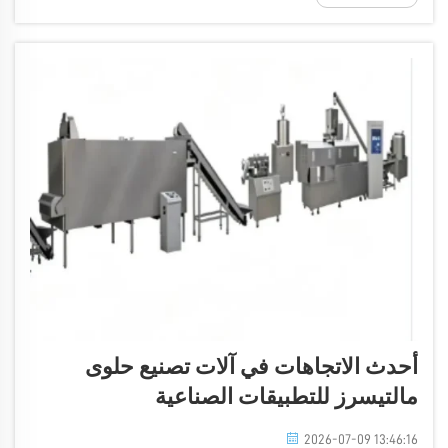
الآلات. فعشاق الشوكولاتة ينتظرون...
أحدث الاتجاهات في آلات تصنيع حلوى
مالتيسرز للتطبيقات الصناعية
2026-07-09 13:46:16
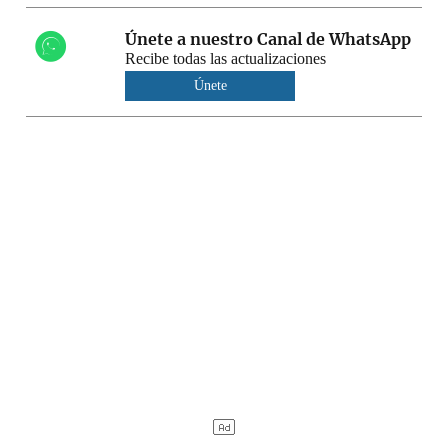
Únete a nuestro Canal de WhatsApp
Recibe todas las actualizaciones
Únete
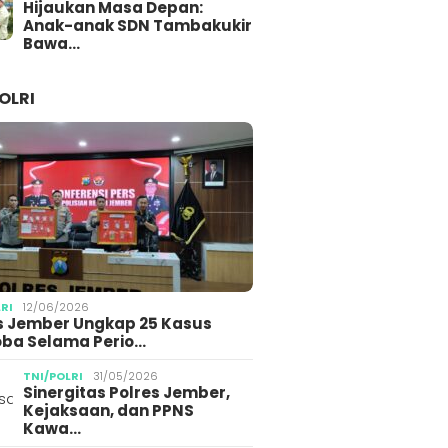
Hijaukan Masa Depan:
Anak-anak SDN Tambakukir
Bawa…
OLRI
LRI
12/06/2026
s Jember Ungkap 25 Kasus
ba Selama Perio…
TNI/POLRI
31/05/2026
Sinergitas Polres Jember,
Kejaksaan, dan PPNS
Kawa…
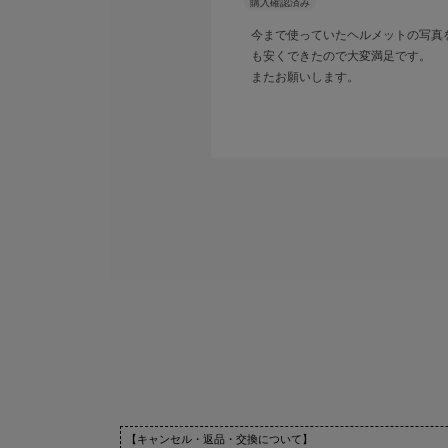
今まで使っていたヘルメットの写真
も安くできたので大変満足です。
またお願いします。
【キャンセル・返品・交換について】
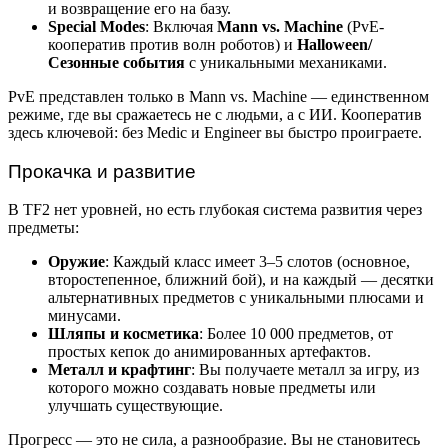
и возвращение его на базу.
Special Modes
: Включая
Mann vs. Machine
(PvE-
кооператив против волн роботов) и
Halloween/
Сезонные события
с уникальными механиками.
PvE представлен только в Mann vs. Machine — единственном
режиме, где вы сражаетесь не с людьми, а с ИИ. Кооператив
здесь ключевой: без Medic и Engineer вы быстро проиграете.
Прокачка и развитие
В TF2 нет уровней, но есть глубокая система развития через
предметы:
Оружие
: Каждый класс имеет 3–5 слотов (основное,
второстепенное, ближний бой), и на каждый — десятки
альтернативных предметов с уникальными плюсами и
минусами.
Шляпы и косметика
: Более 10 000 предметов, от
простых кепок до анимированных артефактов.
Металл и крафтинг
: Вы получаете металл за игру, из
которого можно создавать новые предметы или
улучшать существующие.
Прогресс — это не сила, а разнообразие. Вы не становитесь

Try it
Reply with the number only, stating how many lines in the listing hold the string "Mann".

Task response
2